NOTE 13 – SUBSEQUENT EVENTS
On July 11, 2014, the Company signed
a ten year
lease agreement for an additional 40 acres in Pueblo, Colorado,
now bringing total land holdings in the country's first recreational cannabis state to over 120 acres zoned for its planned agricultural
and cultivation facilities located in Pueblo County, Colorado. The lease requires monthly rent payments of $10,000 during
the first year and is subject to a 2% annual increase over the life of the lease. The lease also provides rights to 50 acres of
certain tenant water rights for $50,000 annually plus cost of approximately $2,400 annually. The water rights ensure the Company’s
non-interruption of operations on behalf of new tenants qualified as fully registered and licensed grow and manufacturing operations.
On July 22, 2014, the Company announced
the addition of Mr. Neal Bartoletta to its’ advisory board and
will
compensate Mr. Bartoletta up to 150,000 shares of Company common stock per quarter.
Mr. Bartoletta or a Company he controls plan
to acquire certain real estate in Clark County, Nevada to build a 40,000 sq.
ft. facility dedicated to Nevada’s canna-businesses.
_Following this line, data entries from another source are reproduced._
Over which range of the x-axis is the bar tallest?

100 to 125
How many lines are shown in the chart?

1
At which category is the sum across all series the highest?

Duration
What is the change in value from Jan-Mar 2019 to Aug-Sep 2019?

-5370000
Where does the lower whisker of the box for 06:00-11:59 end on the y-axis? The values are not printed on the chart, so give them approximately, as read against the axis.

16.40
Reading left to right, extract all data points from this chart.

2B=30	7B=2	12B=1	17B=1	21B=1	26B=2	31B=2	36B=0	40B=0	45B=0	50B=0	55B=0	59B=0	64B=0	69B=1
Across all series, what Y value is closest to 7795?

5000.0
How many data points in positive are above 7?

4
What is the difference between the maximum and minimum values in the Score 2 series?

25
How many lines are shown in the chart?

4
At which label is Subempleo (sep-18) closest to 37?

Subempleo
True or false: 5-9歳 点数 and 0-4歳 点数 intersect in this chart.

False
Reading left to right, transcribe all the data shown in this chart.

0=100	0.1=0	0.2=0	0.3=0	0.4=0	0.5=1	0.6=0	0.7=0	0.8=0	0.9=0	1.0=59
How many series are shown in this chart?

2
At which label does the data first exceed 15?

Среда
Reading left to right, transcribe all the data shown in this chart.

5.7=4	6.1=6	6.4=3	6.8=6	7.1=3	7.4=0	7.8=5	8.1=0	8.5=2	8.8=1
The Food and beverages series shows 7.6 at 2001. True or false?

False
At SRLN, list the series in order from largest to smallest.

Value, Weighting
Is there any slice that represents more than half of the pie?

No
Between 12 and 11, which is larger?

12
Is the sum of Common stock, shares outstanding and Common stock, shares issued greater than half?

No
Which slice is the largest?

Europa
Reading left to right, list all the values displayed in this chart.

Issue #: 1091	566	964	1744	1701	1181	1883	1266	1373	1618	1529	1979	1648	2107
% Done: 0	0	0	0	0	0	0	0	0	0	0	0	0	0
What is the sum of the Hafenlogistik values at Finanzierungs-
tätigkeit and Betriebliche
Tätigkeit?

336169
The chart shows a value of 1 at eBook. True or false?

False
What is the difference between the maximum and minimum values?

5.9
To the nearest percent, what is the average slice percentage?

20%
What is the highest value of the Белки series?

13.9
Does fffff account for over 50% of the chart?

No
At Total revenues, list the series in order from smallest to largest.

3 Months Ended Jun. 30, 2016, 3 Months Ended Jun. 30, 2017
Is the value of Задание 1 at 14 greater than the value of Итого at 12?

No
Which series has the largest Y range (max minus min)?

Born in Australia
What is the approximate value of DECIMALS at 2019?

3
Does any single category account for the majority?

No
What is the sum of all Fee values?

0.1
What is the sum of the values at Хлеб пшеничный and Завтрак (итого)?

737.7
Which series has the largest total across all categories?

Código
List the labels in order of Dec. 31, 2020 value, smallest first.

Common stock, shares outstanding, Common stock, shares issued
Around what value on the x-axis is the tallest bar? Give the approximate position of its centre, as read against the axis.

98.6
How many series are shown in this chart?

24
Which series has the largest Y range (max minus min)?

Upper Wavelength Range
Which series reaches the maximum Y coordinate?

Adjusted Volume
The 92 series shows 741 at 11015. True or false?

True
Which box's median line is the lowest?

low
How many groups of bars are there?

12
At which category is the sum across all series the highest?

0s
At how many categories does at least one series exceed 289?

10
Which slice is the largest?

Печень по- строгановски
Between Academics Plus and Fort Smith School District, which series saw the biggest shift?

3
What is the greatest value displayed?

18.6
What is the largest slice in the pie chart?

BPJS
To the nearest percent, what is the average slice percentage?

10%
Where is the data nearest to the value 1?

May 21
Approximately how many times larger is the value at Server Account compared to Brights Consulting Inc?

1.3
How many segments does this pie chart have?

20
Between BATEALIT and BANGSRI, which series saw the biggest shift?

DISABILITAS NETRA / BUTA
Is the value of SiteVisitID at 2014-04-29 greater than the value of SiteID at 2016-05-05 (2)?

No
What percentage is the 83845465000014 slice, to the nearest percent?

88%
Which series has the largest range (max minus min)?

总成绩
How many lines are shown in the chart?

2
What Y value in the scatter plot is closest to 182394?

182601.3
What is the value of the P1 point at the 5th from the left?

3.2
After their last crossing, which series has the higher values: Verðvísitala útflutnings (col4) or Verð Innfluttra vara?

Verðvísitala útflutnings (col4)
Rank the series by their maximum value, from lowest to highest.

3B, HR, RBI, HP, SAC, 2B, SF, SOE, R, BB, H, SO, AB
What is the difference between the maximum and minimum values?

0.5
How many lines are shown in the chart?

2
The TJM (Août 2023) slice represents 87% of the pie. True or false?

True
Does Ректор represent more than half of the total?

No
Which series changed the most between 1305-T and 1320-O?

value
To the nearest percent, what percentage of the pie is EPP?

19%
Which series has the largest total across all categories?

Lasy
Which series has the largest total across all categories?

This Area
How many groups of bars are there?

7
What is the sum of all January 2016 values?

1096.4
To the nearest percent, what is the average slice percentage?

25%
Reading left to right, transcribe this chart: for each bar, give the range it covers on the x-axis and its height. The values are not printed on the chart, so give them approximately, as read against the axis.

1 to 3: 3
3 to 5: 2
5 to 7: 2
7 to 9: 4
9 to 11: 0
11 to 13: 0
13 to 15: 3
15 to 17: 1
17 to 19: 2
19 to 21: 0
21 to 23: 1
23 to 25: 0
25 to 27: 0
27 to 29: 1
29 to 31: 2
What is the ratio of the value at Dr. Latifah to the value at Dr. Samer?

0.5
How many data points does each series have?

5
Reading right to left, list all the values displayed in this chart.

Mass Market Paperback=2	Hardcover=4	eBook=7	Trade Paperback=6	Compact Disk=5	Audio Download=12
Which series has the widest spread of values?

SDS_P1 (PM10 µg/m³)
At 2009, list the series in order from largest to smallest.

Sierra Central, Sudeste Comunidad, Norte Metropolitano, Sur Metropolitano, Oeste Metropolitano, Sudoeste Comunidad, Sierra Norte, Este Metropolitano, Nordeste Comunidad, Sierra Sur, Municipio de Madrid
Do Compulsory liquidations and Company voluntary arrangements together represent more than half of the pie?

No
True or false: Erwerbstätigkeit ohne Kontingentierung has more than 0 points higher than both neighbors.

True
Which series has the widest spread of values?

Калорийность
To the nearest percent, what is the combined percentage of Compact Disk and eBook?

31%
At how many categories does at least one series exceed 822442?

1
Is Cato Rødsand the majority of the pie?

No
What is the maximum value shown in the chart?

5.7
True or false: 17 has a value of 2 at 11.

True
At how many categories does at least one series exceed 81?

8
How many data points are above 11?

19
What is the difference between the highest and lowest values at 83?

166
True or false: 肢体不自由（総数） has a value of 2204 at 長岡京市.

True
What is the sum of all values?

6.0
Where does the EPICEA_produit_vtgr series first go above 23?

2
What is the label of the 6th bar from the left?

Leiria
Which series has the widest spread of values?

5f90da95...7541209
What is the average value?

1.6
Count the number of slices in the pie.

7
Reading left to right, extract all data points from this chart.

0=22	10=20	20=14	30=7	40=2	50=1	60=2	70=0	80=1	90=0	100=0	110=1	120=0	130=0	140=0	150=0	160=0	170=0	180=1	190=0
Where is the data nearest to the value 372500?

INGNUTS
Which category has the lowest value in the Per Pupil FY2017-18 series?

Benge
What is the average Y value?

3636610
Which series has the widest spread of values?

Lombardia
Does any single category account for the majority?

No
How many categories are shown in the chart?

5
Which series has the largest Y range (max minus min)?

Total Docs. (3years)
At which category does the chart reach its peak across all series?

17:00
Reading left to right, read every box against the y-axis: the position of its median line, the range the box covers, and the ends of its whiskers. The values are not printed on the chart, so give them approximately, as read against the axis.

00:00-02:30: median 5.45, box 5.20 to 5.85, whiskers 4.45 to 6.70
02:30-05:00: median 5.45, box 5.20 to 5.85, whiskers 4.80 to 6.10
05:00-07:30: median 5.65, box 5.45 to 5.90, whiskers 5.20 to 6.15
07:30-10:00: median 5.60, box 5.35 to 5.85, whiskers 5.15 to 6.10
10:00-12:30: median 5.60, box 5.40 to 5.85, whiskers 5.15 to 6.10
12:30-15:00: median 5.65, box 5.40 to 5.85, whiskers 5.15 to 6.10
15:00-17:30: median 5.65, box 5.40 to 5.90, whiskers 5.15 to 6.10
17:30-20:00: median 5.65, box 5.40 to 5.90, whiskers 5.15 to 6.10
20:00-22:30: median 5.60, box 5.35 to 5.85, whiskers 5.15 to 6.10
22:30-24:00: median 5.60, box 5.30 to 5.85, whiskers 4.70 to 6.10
Agritek will lease back the property exclusively to
such
entity or Mr. Bartoletta, upon the entity receiving a state license for its new cultivation and conversion facility.
On
July 26, 2014, the Company executed a Real Property Purchase Agreement to acquire approximately 3.5 acres for $224,000, in the
Apex Industrial Park Complex, otherwise known as Nevada “Green Zone”. The closing of the property is expected to occur
within 90 days and is subject to Mr. Bartoletta’s entity receiving a license from the State of Nevada to cultivate, produce
and test medicinal marijuana.
On August 6, 2014, the Company issued
625,978 shares of common stock upon the conversion of $100,000 of the 2014 Company Note. The shares were issued at approximately
$0.16 per share.
On August 8, 2014, the Company received
a payment of $200,000 on notes receivable issued in exchange for convertible promissory note.
The Company’s Management performed
an evaluation of the Company’s activity through the date these financials were issued to determine if they must be reported.
The Management of the Company determined that there were no other reportable subsequent events to be disclosed.